19 FSB, the Federal Counterintelligence Service; FSK, the Federal Safety Service. Both are successors to the KGB.
20 Janusz Korczak ((1878-1942), writer and pedagogue, director of an orphanage for Jewish children in Warsaw. His poem, “Król Macius Pierwszy” [“King Matt the First”] inspired the emblem Novodvorskaia mentions. Korczak and his children were killed in Auschwitz in German-occupied Poland.

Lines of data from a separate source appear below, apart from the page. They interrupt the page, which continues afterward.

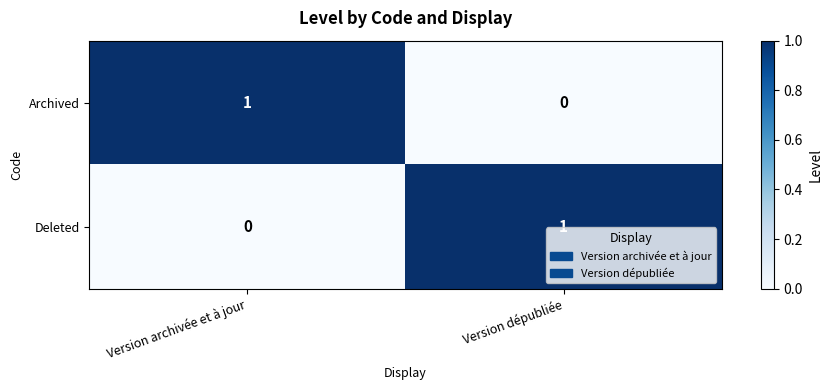

Is it true that Archived equals 0 at Version dépubliée?

True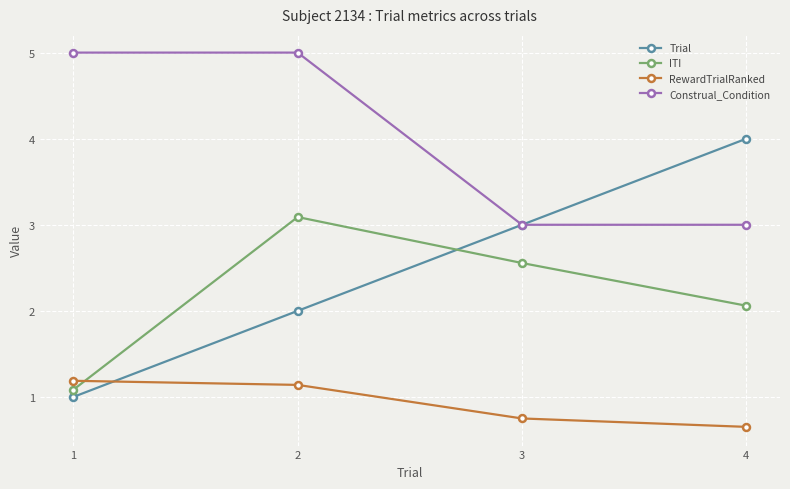

What is the minimum value for Trial?

1.0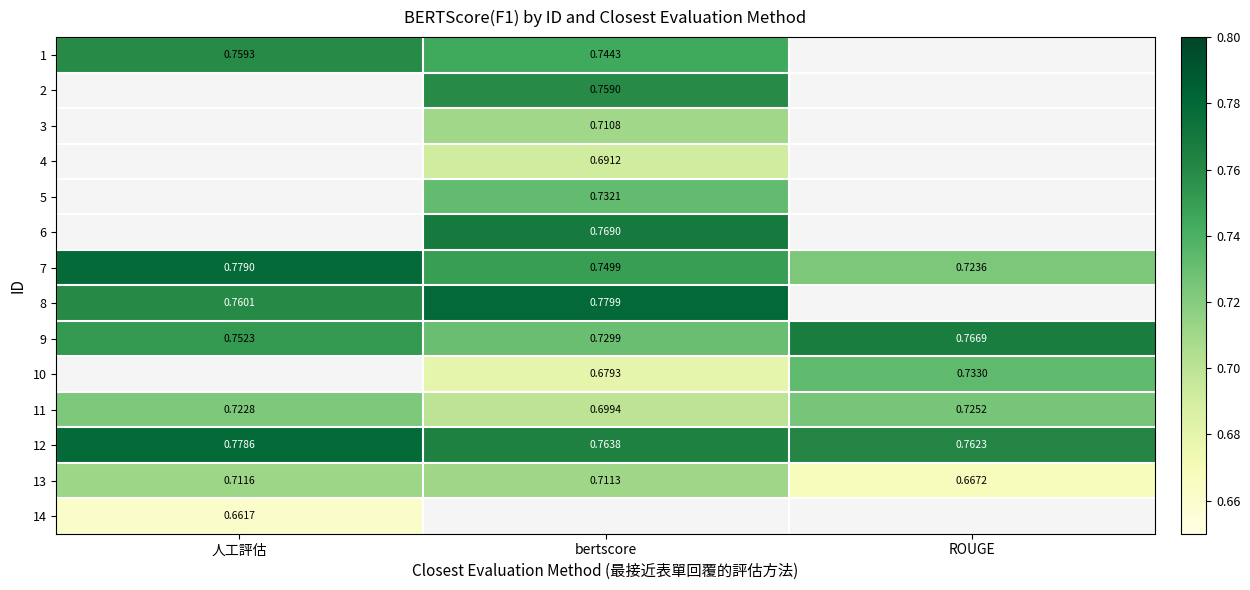

Which category has the highest value in the 9 series?

ROUGE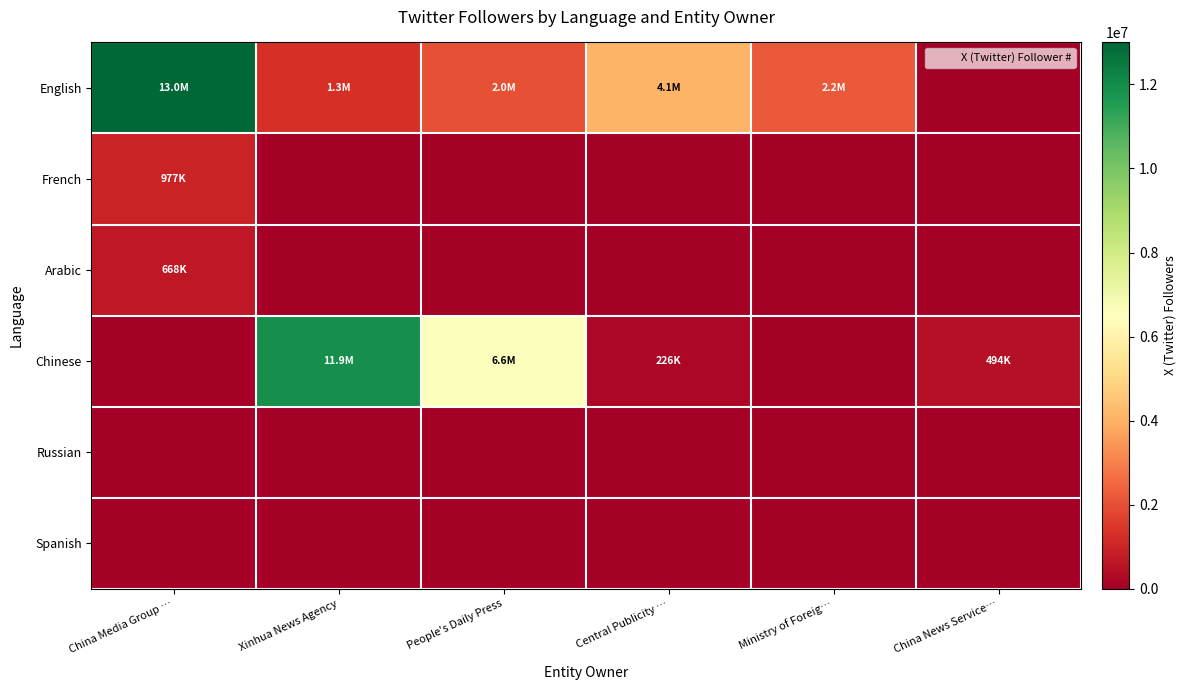

Which series has the largest total across all categories?

English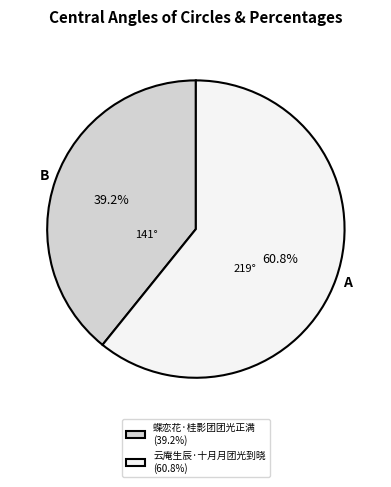

Combined, do 蝶恋花·桂影团团光正满 and 云庵生辰·十月月团光到晓 account for over 50%?

Yes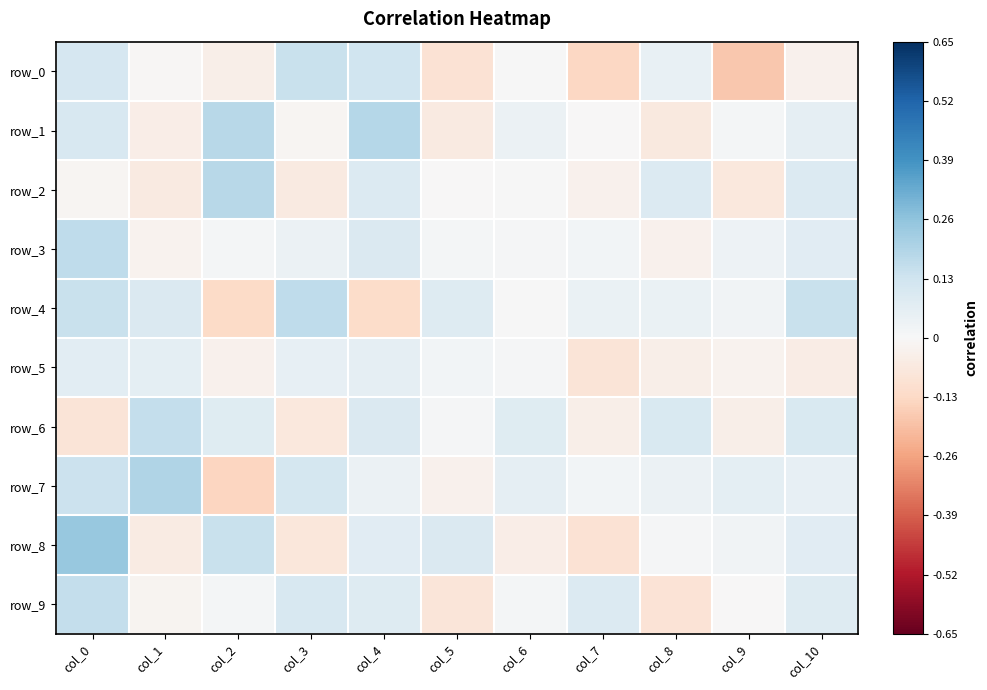

What is the difference between the row_4 values at col_8 and col_4?

0.2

21 Scarlet Sails is one of Grin’s novels.
22 A reference to the heroine from Grin’s Running Along the Waves.
23 Antoine de Saint-Exupéry, Le Petit Prince. As a boy, the author gave up on a career in art because the adults saw only a hat in his drawing which was intended to present a boa constrictor who had swallowed an elephant.
24 A reference to Anton Chekhov’s comment that if a rifle hangs on the wall at the beginning of the play, then it will surely be used by the end of it.
25 This is how the Chechens refer to their Republic.
26 Gianni Rodari’s Chippolino, a children’s story translated from Italian into Russian. In the story, most characters are fruits and vegetables. Its popularity during Soviet times had to do with the fact that in the story, the poor vegetables (the onions) win out over the rich ones (Prince Lemon and his clan).